▶ [Vorliegender Auszug]:
#####
Echt stark
Emma Thompson hat sich ihre Karriere lang den Regeln des Filmgeschäfts widersetzt, die Frauen in banale Nebenrollen drängen. Mit ihrem neusten Film wagt sie eine Revolution.
Wow, dieser Mut! Dass sie sich das getraut! Das hört man jetzt von jenen, die «Good Luck to You, Leo Grande» von Sophie Hyde schon gesehen haben. Darin spielt die 63-jährige Emma Thompson die Witwe Nancy, die einen jungen Callboy namens Leo Grande engagiert. Sie will endlich Sex haben, der auch ihr Spass macht. Jahrzehntelang hatte Nancy nur ihrem Mann zur Erfüllung verholfen, eheliche Pflichten nennt man das wohl. Und auch sonst tat sie immer nur, was von ihr erwartet wurde. Spielte ihre Rollen als Ehefrau, Mutter und Lehrerin, achtete nicht auf eigene Bedürfnisse, schon gar nicht auf sexuelle. Sie hatte sich von sich selbst entfremdet. Jetzt lernt sie zusammen mit dem Callboy ihren Körper neu kennen.
#####
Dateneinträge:
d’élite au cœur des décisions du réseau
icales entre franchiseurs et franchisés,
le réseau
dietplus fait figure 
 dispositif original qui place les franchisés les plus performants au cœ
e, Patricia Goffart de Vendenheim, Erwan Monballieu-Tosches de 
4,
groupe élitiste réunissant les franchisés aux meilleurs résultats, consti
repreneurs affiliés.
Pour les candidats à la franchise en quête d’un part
#####
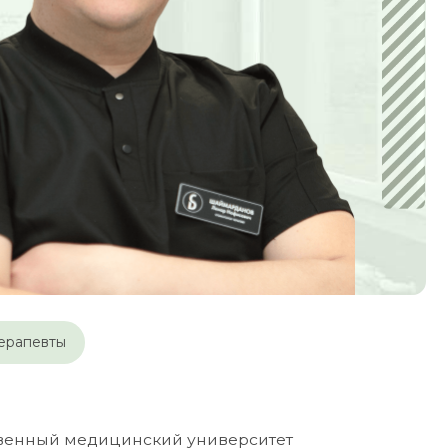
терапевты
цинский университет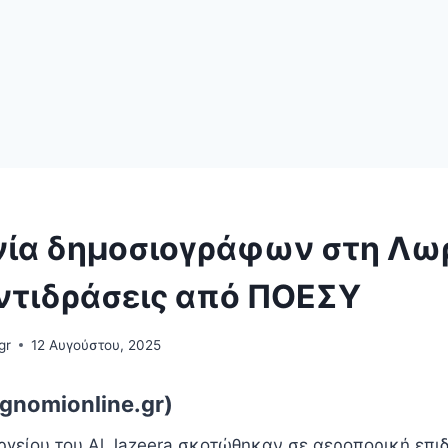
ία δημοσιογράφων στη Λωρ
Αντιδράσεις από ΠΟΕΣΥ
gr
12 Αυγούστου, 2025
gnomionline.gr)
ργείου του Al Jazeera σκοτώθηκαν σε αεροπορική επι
#####
▶ [Zu bearbeiten]:
a. Gib den Text über Emma Thompsons neuen Film von „Wow, dieser Mut!“ bis einschließlich „Körper neu kennen.“ noch einmal wieder und ersetze dabei „Witwe“ durch „Rentnerin“.
b. Schreibe den Text über Emma Thompsons neuen Film im Anschluss an seinen letzten Satz weiter.

▶ [Ergebnisse je Aufgabe]:
a.
Wow, dieser Mut! Dass sie sich das getraut! Das hört man jetzt von jenen, die «Good Luck to You, Leo Grande» von Sophie Hyde schon gesehen haben. Darin spielt die 63-jährige Emma Thompson die Rentnerin Nancy, die einen jungen Callboy namens Leo Grande engagiert. Sie will endlich Sex haben, der auch ihr Spass macht. Jahrzehntelang hatte Nancy nur ihrem Mann zur Erfüllung verholfen, eheliche Pflichten nennt man das wohl. Und auch sonst tat sie immer nur, was von ihr erwartet wurde. Spielte ihre Rollen als Ehefrau, Mutter und Lehrerin, achtete nicht auf eigene Bedürfnisse, schon gar nicht auf sexuelle. Sie hatte sich von sich selbst entfremdet. Jetzt lernt sie zusammen mit dem Callboy ihren Körper neu kennen.

b.
In dem Bild, von dem jetzt alle reden, betrachtet Nancy sich nackt im Spiegel. Neugierig und versöhnlich statt ratlos oder angewidert. Und dafür wird Emma Thompson jetzt «mutig» genannt. Eine andere Schauspielerin würde sich bedanken. Nicht Thompson. Sie reflektiert stattdessen im Zoom-Interview, warum von Mut die Rede ist: «Es ist so bezeichnend. Dabei ist es normal, nackt zu sein, 63 zu sein, einen normalen Körper zu haben. Aber es gilt nicht als normal. Weder im Film noch sonst in der Welt. Und nur weil das so ein ungewohntes Bild ist, nennen wir es mutig.»
Es fällt schwer, sich eine andere Schauspielerin vorzustellen, die Nancy mit so viel Ehrlichkeit spielen könnte. Nur wenige in diesem Geschäft sind so uneitel und selbstsicher wie die Britin, die sich nicht scheut, biedere Figuren zu spielen, und das so, dass sie in Erinnerung bleiben. Sie hält auch nichts davon, sich jünger zu geben, als sie ist. Das machte sie 2019 in einem Interview klar. Man kam in der Runde aufs Altern zu sprechen, eine Journalistin wollte nett sein und sagte: «Aber Sie sind doch nicht alt!» «Doch», erwiderte Thompson. «Ich bin 60, und das ist nicht jung. Es ist wichtig, das zu sagen.»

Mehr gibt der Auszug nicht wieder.